Congress has done nothing.
Yet Congress’ abdication of its constitutional authority and duty to declare war did not begin with a President run amok. It began with Congress partially transferring its power via legislation.
The same can be said about the power to enact sanctions.
During the debate over the Iranian Agreement to end sanctions, many Congressional voices lamented that these sanctions were enacted by Congress and should not be unilaterally ended by the President without Congressional approval.
As many observers noted, Congress has only itself to blame.
For decades now, Congress has granted the President national security waivers to allow the executive to terminate sanctions without any new vote of Congress.
Looking back at the North Korean sanctions, we find President Clinton removing some sanctions by using the national security waiver that Congress provided.
President George W. Bush also relieved sanctions against North Korea by taking advantage of national security waivers.
Jump ahead to the Iran Agreement, and you find President Obama using national security waivers provided by Congress to unilaterally repeal Iranian Sanctions without Congressional authority.
In fact, President Obama has utilized Congressionally-provided loopholes 40 times to remove Iranian sanctions.
Fast forward to the North Korean sanctions before us and the new sanctions bill does exactly what previous sanctions bills have done before: namely, provide the President with power to simply claim any non-specific national security claim to waive the sanctions.
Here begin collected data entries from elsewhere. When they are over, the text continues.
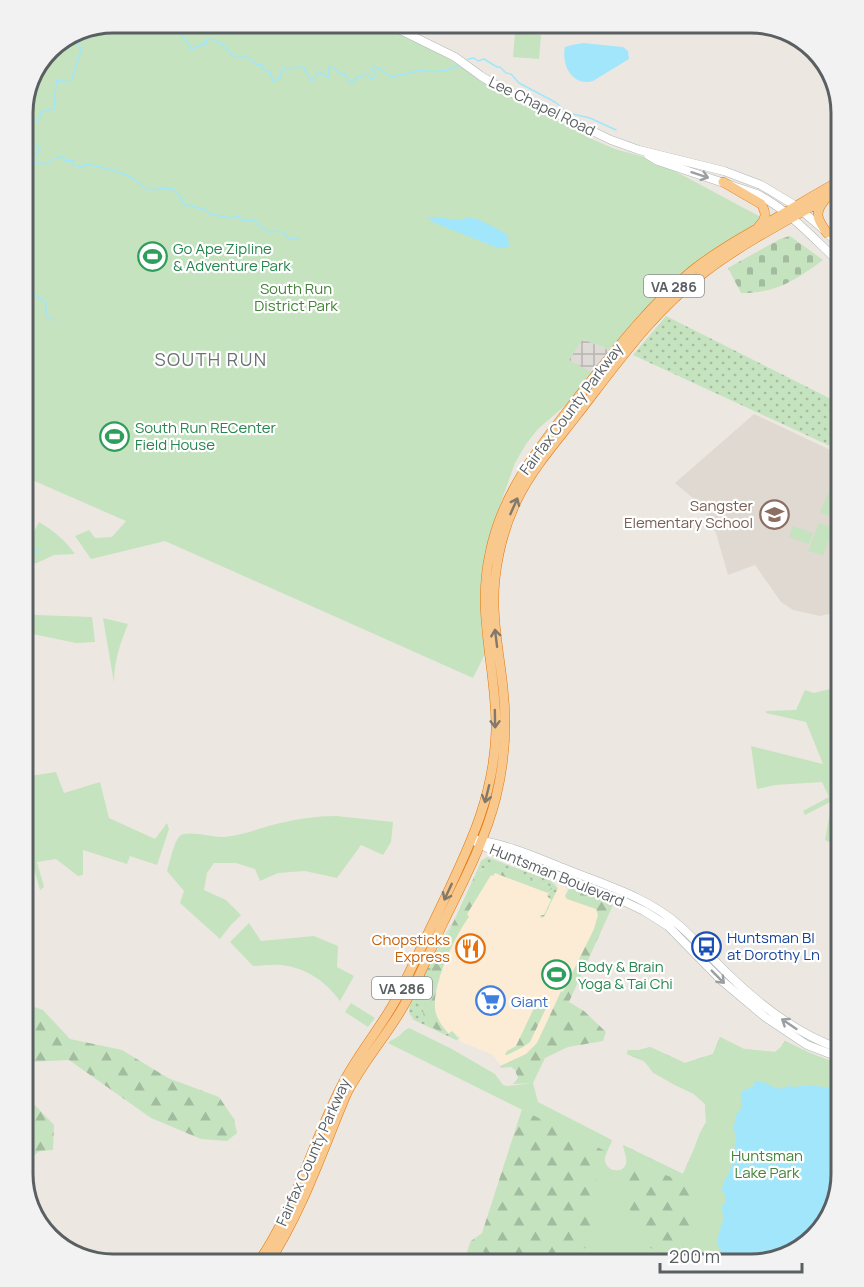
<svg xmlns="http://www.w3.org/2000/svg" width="864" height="1287" font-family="Manrope,sans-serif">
  <defs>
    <pattern id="industrial-grid" width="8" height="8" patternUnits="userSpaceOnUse" patternTransform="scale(1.5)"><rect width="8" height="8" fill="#dedad6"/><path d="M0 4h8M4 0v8" fill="none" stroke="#b7b4b1"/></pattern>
    <pattern id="grass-dots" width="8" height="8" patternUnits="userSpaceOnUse" patternTransform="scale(1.5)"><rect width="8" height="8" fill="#c5e3be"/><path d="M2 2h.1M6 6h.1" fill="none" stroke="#a3bb9e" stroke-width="1.8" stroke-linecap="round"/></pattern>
    <pattern id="forest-firs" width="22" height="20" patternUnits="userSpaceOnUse" patternTransform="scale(1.5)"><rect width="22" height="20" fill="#c5e3be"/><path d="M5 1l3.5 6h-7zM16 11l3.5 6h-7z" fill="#a3bb9e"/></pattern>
    <pattern id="cemetery-stones" width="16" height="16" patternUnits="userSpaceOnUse" patternTransform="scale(1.5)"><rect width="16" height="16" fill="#c5e3be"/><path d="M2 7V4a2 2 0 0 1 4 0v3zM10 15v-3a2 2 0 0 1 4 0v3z" fill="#a3bb9e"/></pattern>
  </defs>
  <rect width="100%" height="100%" fill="#ece8e1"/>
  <path fill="#fcecd6" d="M495,873L547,893L559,885L567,888L565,896L567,899L596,909L598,915L594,929L537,1043L526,1054L501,1066L493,1055L459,1041L460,1037L452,1031L449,1034L439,1021L436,1014L435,1003L437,988L441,974L449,953L462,925L467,920V915L491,874Z"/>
  <path fill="url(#industrial-grid)" d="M583,339L611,351L593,373L568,360Z"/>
  <path fill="#dfd9d2" d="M754,414L841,455V608L834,613L820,616L793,610L781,602L755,565L728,575L716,533L709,518L694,499L675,483Z"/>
  <path fill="url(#grass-dots)" d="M666,316L841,404V451L633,355Z
    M487,857L551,881L558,888L544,917L541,918L540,915H544L551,900L547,896L551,890L548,885L539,884L526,877L484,868L476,873L481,861Z
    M453,921L427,980L424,1010L426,1023L448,1034L452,1031L459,1039L456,1040L416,1021L457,1042L412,1019L411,1018L414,1019C409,1015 408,1011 410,1005L431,961Z"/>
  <path fill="url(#forest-firs)" d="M495,864L519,873L539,884L548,885L552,888L548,893L495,873L493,876L491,875L467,914L469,917C454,937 432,984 435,1010C437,1019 442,1027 449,1034C441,1031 425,1027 424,1018C423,1012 424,1010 420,1004L426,981L476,873L489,866Z
    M569,889H574L613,905L569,1002L584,1011L606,1032L603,1041L568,1047L545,1058L533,1083L513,1084L518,1078L515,1070L511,1067L501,1068L500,1066L526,1054L537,1043L558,998L561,991L563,992L594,929L598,915L596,909L567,899L565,896Z
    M542,1002L546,1003L547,1006L530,1042L523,1047L507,1055H505L507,1051L516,1046L533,1010Z
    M23,1003L43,1010L70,1039L122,1050L168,1078L219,1097L234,1119L237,1133L227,1141L201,1139L151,1118L69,1060L28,1062L31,1101L54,1125L53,1150L40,1151L29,1159L27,1192L23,1174Z
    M720,1037L744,1049L775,1052L781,1047L785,1041L810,1053L841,1065L717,1245L613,1264H463L471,1241L482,1233L522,1109L607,1151C601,1163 609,1173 621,1170C631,1163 624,1154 623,1145L683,1174L694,1149L700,1133L706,1122L705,1104L694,1094L673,1084L654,1073L644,1061L627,1054L628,1050H639L650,1047L685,1063L713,1054Z"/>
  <path fill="url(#cemetery-stones)" d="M790,236L823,260C794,281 777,293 741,293L728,268L780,239Z"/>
  <path fill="#c5e3be" d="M113,23H380L401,34L440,53L488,85L528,104L594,140L615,149L648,158L686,177L781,228L712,270L660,307L617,353L583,339L569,360L593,373L569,402L538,429L526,444L515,463L494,522L487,549L482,585L481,626L485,654L473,678L165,541L91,559L75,536L89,530L95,538L112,537L126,521L23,476V107L49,49Z
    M515,33L541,35L539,59L513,57Z
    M836,476L841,478V521L820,512Z
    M39,522C54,531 65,540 75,554L54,555L37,563L24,564L23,571V540L28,542Z
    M819,523L834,528L823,555L808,551Z
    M793,526L813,533L809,544L789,537Z
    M23,609L36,615L92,617L95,642L76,643L23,632Z
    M103,618L128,624C120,644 114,661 114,683Z
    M834,688L837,701L841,700V703L838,705L841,718V848L825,840L832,801L805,815L803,811L829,797L822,782L775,785L757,789L751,746L823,764L806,722L766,713V711L796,710L805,690L814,693Z
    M56,772L64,793L100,782L109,818L155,839L167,823L169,829L157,865L130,856L127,864L83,850V875L78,876L56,859L37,862L44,887L40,890L32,862L23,863V777Z
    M336,816L393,822L391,842L383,855L361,845L337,878L305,871L278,873L260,881L255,869L236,863H214L207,873L204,890L226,900L241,915L230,926L220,939L180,903L184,891L167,871C170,862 174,841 180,836C186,830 212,837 221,837C241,836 257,829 276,824C296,819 316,816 336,816Z
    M249,923L261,941L314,936L338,946L337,967L354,976L340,1001C325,981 307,968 281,965C272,964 262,966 253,966L230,942Z
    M351,1003L375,1018L368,1027L345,1012Z
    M409,1028L450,1048L495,1074L503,1085L507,1086L533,1083L538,1102L612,1140C610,1149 599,1160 609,1168C613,1172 618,1171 623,1169L626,1175L627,1209L632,1211L634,1228L647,1247L663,1252L687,1247L683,1242L696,1207L698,1195L694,1188L684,1187C672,1173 654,1172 637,1171L630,1159H629L623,1145L683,1174L694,1149L700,1133L706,1122L705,1104L694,1094L673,1084L654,1073L644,1061L627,1054L628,1050H639L650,1047L685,1063L713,1054L720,1037L744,1049L775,1052L781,1047L785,1041L810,1053L841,1065V1175L829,1220L796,1253L752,1264H556L594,1243C588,1208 595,1184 605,1151L388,1043C392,1039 393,1040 397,1037C402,1035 403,1030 409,1028Z
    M471,1241L497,1264H463Z"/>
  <path fill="#a2e6fc" d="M583,43L623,47L628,51L629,59L593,81C572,87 561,64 565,47L572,45Z
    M435,217L461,220L469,217L480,220L505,233L508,237L509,245L507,248H498L437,224L427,218Z
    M754,1081C769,1080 775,1094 789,1086L795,1087L809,1085L838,1089L841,1093V1175L829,1220L796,1253L752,1264H719C720,1257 724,1251 717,1245C717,1234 723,1225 724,1214L722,1212V1207L725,1203L726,1196L722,1191C722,1182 728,1176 731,1168C731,1167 732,1159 732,1158C734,1149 739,1138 733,1129L737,1113L741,1109L742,1097L740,1092L754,1086Z"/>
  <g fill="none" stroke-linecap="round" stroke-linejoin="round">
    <path stroke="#a2e6fc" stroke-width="1.5" d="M168,23L169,27C177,31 189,39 190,48L192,49L200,45L206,44L207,39C219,39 227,49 234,57H247L256,64L262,65V69L270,72L273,81L280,78L281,72L285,68L303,67L311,80H315L316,74L320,72L325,76L329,77V67C336,66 335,71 340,73C342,74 344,74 346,75L350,83H354L357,77L366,75L372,79L376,76L375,72L371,69L374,67L380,69L391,77L421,70L432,72L437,71H444L458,66
      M468,59L474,58L478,61L484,59L497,67H500L506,73L511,74L519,83L555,102L568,113L590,118L616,130
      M23,114L24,112L26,114V119L30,118L31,121
      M55,159L63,156L65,161L72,160L73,165L83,167L84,165L88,164L119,172L131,177L148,190L168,188L172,189L177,192L184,204L206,210L211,214L230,218L239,216L242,220L256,221L260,227L265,228L267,232C276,231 285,229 288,239H299
      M28,166L32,162L46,164L51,160
      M23,191L28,180L26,167L28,162L40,151L37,145L27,137V129L31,122L39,120L41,112L54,109C56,105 54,102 55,97C55,92 56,86 57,81L59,80L68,82L71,81L81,50L76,38
      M23,272V271
      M23,286V288L34,293L36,296L44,301L46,304V315L53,320
      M23,556L27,553L39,550"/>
    <defs>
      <path id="secondary" d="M386,23L455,57L481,76L494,84L611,140L639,150L724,171L761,185L796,206L822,228L841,246
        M648,155L658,161L757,194C790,211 814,239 841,264
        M477,840C506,844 535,857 563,868C604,885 646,896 680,926C697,941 712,959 729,975C761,1006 798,1035 841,1049
        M476,842L491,850L617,898L644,911L668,926L721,980L765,1017L807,1045L841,1058"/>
      <path id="highway" d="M723,182L761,204C767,213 766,219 759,226
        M824,201C813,214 819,221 827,233
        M257,1264C295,1210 311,1146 341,1087C357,1054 382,1027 399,994C414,963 429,932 444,900C471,843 494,795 496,731C497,670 476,615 490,553C503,488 544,442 583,391C617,348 650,305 693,270C722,247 754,231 786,212C804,201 823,190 841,180
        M268,1264C302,1212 322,1152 346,1095C361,1065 383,1040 400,1012C417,984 429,953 443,923C463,882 485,841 496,797C505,761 507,724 503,688C499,651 491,616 495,579C498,551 505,525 517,500C532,469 556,442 577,415C618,362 652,313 705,272C747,240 796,216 841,190"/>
    </defs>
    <use href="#secondary" stroke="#b1b6b9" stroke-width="9"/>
    <use href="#highway" stroke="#e57509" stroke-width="10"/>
    <use href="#secondary" stroke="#fff" stroke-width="8"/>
    <use href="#highway" stroke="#f9c88c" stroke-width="9"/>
  </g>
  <defs><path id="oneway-shaft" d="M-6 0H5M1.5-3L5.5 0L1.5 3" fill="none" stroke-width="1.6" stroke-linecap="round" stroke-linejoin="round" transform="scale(1.5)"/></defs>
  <g stroke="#9c9fa1">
    <use href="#oneway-shaft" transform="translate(700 175) rotate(18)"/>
    <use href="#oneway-shaft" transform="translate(718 977) rotate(45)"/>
    <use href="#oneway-shaft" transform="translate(789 1024) rotate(-146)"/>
  </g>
  <g stroke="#82796c">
    <use href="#oneway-shaft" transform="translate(514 506) rotate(-66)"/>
    <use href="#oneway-shaft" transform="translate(496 638) rotate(-97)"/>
    <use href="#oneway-shaft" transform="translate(495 719) rotate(89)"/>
    <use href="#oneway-shaft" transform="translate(487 794) rotate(104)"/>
    <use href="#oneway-shaft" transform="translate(448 892) rotate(115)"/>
  </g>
  <defs>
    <symbol id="stadium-ring" viewBox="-11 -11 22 22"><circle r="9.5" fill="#fff" stroke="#2e9e5b" stroke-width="1.5"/><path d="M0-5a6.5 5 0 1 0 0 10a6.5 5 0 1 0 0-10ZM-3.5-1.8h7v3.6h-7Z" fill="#2e9e5b"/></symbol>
    <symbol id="school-ring" viewBox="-11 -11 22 22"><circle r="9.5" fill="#fff" stroke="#8d6e63" stroke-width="1.5"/><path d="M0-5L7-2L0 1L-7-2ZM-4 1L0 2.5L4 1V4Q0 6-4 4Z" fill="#8d6e63"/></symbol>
    <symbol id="bus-ring" viewBox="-11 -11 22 22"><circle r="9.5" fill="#fff" stroke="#1a4fb4" stroke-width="1.5"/><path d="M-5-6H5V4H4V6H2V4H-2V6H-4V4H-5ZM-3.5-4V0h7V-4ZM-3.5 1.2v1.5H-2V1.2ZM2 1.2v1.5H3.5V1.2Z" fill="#1a4fb4"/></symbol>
    <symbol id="restaurant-ring" viewBox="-11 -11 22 22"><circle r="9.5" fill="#fff" stroke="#e8710a" stroke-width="1.5"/><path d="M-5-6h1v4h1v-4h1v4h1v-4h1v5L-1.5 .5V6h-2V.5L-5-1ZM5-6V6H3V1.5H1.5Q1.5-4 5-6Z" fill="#e8710a"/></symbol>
    <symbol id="supermarket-ring" viewBox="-11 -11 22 22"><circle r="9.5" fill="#fff" stroke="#3f7fe0" stroke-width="1.5"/><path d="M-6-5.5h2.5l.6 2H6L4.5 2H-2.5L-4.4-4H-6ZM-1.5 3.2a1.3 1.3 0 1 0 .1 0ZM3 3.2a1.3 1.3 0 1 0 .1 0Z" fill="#3f7fe0"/></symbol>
  </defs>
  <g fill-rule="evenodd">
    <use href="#stadium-ring" x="136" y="240" width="33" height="33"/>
    <use href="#stadium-ring" x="98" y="420" width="33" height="33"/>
    <use href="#school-ring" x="758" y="498" width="33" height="33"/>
    <use href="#bus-ring" x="690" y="930" width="33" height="33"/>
    <use href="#restaurant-ring" x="454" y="932" width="33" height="33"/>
    <use href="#stadium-ring" x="540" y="958" width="33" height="33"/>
    <use href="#supermarket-ring" x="474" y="984" width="33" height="33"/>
  </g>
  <g text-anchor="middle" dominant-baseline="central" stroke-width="4.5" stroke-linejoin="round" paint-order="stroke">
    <g fill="#fff" stroke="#8c8f91" stroke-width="1.5">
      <rect x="644" y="275" width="60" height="22" rx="4.5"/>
      <rect x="372" y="977" width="60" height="22" rx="4.5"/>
    </g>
    <g font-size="14" font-weight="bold" fill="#5a5f62">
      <text x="674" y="286">VA 286</text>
      <text x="402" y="988">VA 286</text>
    </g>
    <g font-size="15" fill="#5a5f62" stroke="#fff">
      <text transform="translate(542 106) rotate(26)">Lee Chapel Road</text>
      <text transform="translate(571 409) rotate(-53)">Fairfax County Parkway</text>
      <text transform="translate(557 875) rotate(22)">Huntsman Boulevard</text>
      <text transform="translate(313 1152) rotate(-66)">Fairfax County Parkway</text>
    </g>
    <g font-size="15" fill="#27864d" stroke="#fff" text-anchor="start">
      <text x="173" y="248">Go Ape Zipline<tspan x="173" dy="17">&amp; Adventure Park</tspan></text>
      <text x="135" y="427">South Run RECenter<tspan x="135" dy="17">Field House</tspan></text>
      <text x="578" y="966">Body &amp; Brain<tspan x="578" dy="17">Yoga &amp; Tai Chi</tspan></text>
    </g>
    <g font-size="15" fill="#438338" stroke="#fff">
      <text x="296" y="288">South Run<tspan x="296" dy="17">District Park</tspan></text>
      <text x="767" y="1155">Huntsman<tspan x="767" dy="17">Lake Park</tspan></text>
    </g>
    <g font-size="15" fill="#785e54" stroke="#fff" text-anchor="end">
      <text x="753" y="505">Sangster<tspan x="753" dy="17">Elementary School</tspan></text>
    </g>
    <g font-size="15" fill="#164399" stroke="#fff" text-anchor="start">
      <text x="727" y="937">Huntsman Bl<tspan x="727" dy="17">at Dorothy Ln</tspan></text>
    </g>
    <g font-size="15" fill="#c56008" stroke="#fff" text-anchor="end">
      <text x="450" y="939">Chopsticks<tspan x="450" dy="17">Express</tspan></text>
    </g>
    <g font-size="15" fill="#366cbe" stroke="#fff" text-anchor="start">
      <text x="511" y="1001">Giant</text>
    </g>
    <g font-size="18" letter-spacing="1.5" fill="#6b7174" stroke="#fff">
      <text x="211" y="359">SOUTH RUN</text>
    </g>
  </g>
  <path d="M0 0H864V1287H0ZM113 33H751A80 80 0 0 1 831 113V1174A80 80 0 0 1 751 1254H113A80 80 0 0 1 33 1174V113A80 80 0 0 1 113 33Z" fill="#f2f2f2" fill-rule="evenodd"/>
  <path fill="none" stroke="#5a5f62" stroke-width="3" d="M113 33H751A80 80 0 0 1 831 113V1174A80 80 0 0 1 751 1254H113A80 80 0 0 1 33 1174V113A80 80 0 0 1 113 33Z"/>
  <path d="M660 1263v9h142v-9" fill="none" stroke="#5a5f62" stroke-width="3"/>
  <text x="669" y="1263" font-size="18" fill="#5a5f62" stroke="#ffffff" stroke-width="4.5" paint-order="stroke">200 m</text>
</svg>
Congressional critics of the President’s use of national security waivers to end Iranian sanctions should decide now that they have no leg to stand on should a future President decide to end North Korean sanctions without Congressional approval.
I propose Congress take back its power. I propose that Congress not cede more power to the President.
While congressional delegations of foreign relations and national security authority to the president are necessary in the modern era, we are sympathetic to Senator Paul’s complaints that the delegations have gone too far. The problem with Senator Paul’s prescription is that it assumes Congress is institutionally capable of exercising its constitutional powers related to national security and foreign affairs. That assumption finds very little support in modern history.